Thursday, February 25, 2010

And Here It Is

The piece I have been waiting for ever since Amy Bishop killed three people in an apparent replay of the common pattern of men going into a public place and shooting people, more or less indiscriminately. I knew that it was coming, a piece which would link the Bishop murders to feminism or women's empowerement, and I must admit that on some level I was salivating while waiting because murders of this type, or any murders of any type, are so very rarely committed by women and so very often committed by men, and therefore if we take these articles seriously we should conclude that we must put men into the traditional position of women and then we will get a much safer world.

But that is never the conclusion of those pieces, and Sam Tanenhaus, the author of this one, knows that he cannot get away with just finger-pointing at feminism. Instead, he argues that we need art to give us more representations of the woman who is a psychopathic killer:

But the landscape of unprovoked but premeditated female violence remains strangely unexplored. Women who kill are "relegated to an 'exceptional case' status that rests upon some exceptional, or untoward killing circumstance: the battered wife who kills her abusive husband; the postpartum psychotic mother who kills her newborn infant," Candice Skrapec, a professor of criminology, noted in "The Female Serial Killer," an essay included in the anthology "Moving Targets: Women, Murder and Representation" (1994).

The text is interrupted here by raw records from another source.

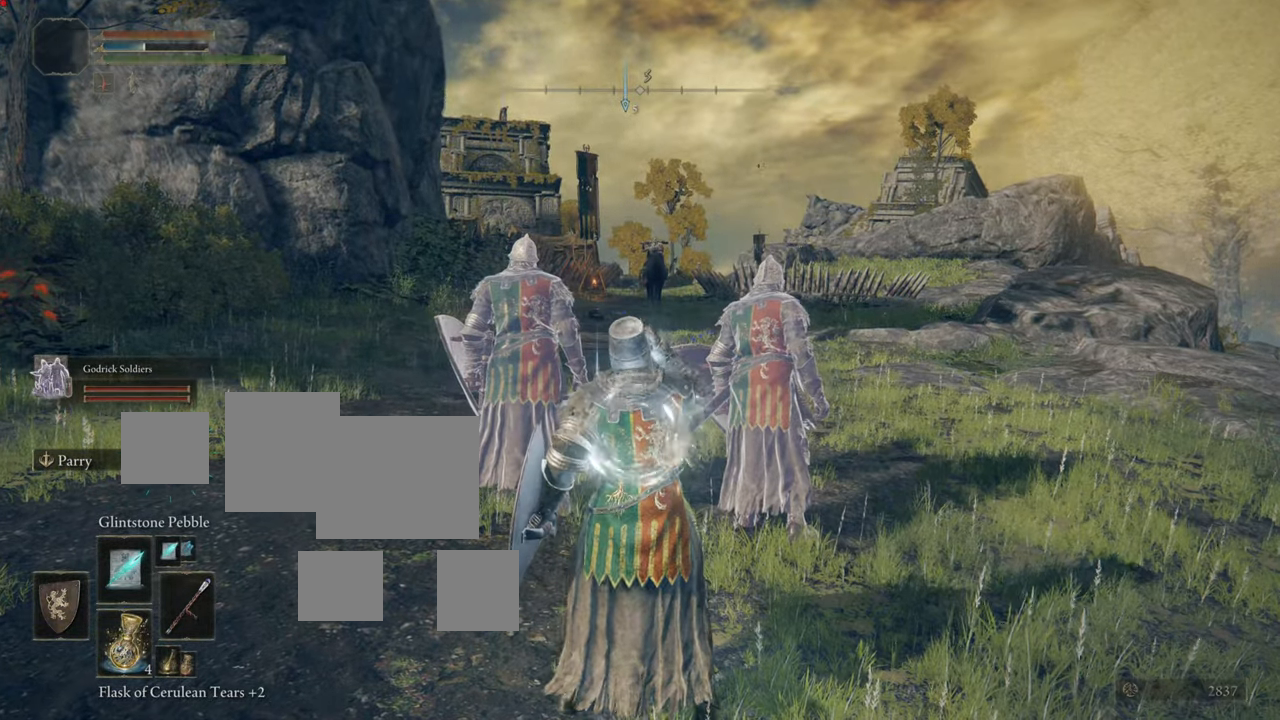
{"buttons": [], "left_stick": "up", "right_stick": "down", "events": [[217, "R3", "up"], [367, "right_stick", "down"]]}
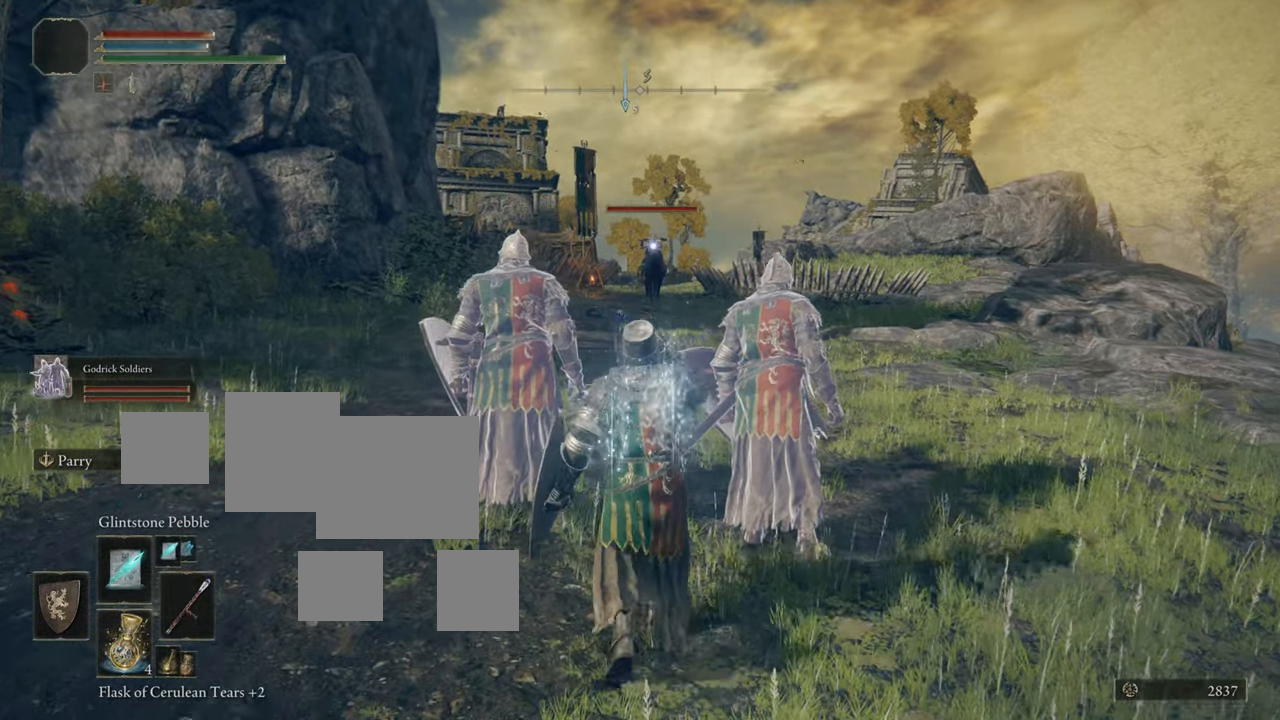
{"buttons": ["L1"], "left_stick": "up", "right_stick": "down-right", "events": [[100, "right_stick", "center"], [217, "L1", "down"], [483, "right_stick", "down-right"]]}
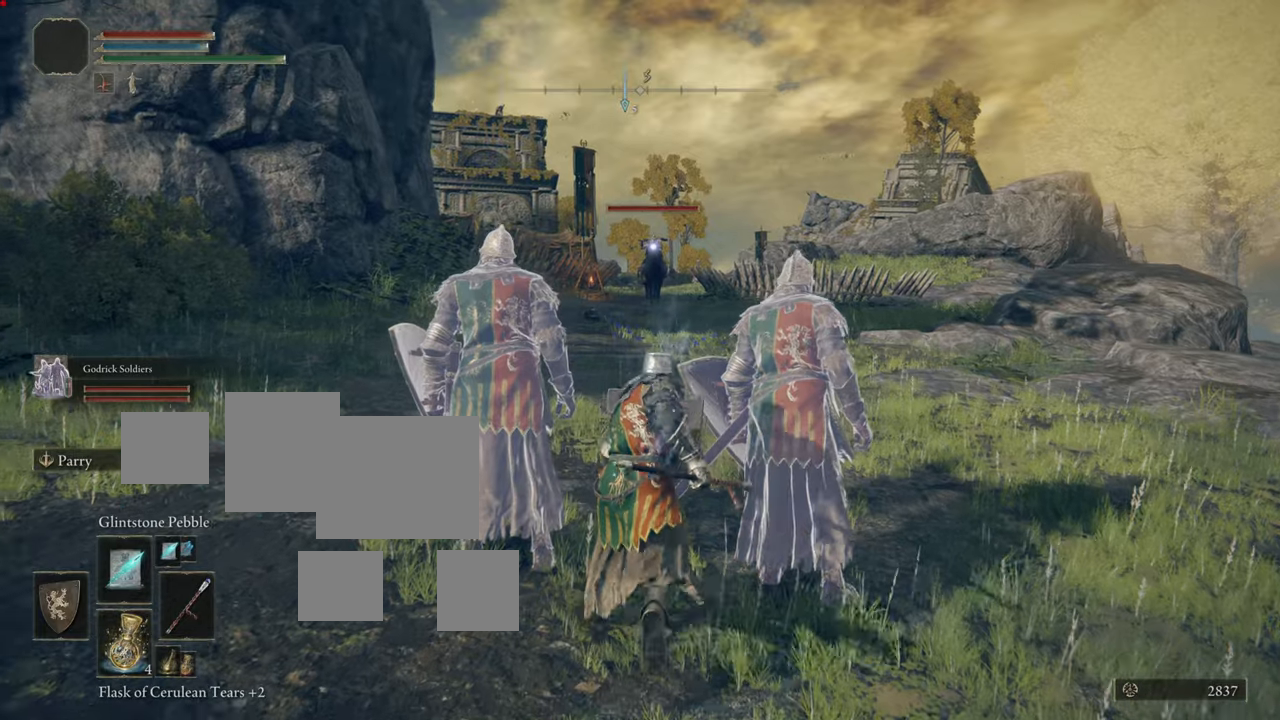
{"buttons": ["L1"], "left_stick": "up", "right_stick": "down-right", "events": [[33, "right_stick", "center"], [117, "right_stick", "down-right"], [350, "L1", "up"], [434, "right_stick", "center"], [467, "L1", "down"], [484, "right_stick", "down-right"]]}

Because these don't satisfy Tanenhaus he turns to the writers of fiction and especially detective fiction, as experts on female violence. That's a clever thing to do because we all know that women in those books are much more likely to be the murderer than in real life (where in the U.S. women commit only 12% of all homicides). Otherwise figuring out the who-done-it part would be much less interesting. You could just use those statistical figures to rule out most women in most books when lining up your suspects.

Tanenhaus has a thesis in his piece which is not really about someone having to do a movie and a book about Amy Bishop. It's all about female empowerment turning women into mass murderers. Just like men!:

The uncomfortable fact is that for all her singularity, Dr. Bishop also provides an index to the evolved status of women in 21st-century America. The number of female neurobiologists may still be small, but girls often outdo boys in the classroom, including in the sciences. (Mattel recently announced a new addition, Computer Engineer Barbie, to its line of popular dolls.) A Harvard Ph.D. remains a rare credential for women (as well as for men), but women now make up the majority of undergraduates at many prestigious colleges. And the tenure struggle said to have lighted Dr. Bishop's short fuse reflects the anxieties of many other women who now outnumber men in the work force and have become, in thousands of cases, their family's principal or only breadwinner.

Just go through Tanenhaus's piece by searching the word "feminist" and you see what he is really saying. Heh.

What is oddest about this article may be something almost unstated. Tanenhaus offers us Amy Bishop not only as the fruit of feminism in some sense but also as a sign of the times. Yet the most recent statistics (ending with 2005) I was able to find tell us that homicides committed by both sexes have gone down over time.

Using the simple association technique of Tanenhaus one might argue that feminism seems to have been a good thing for homicide rates, eh? That is a joke, naturally.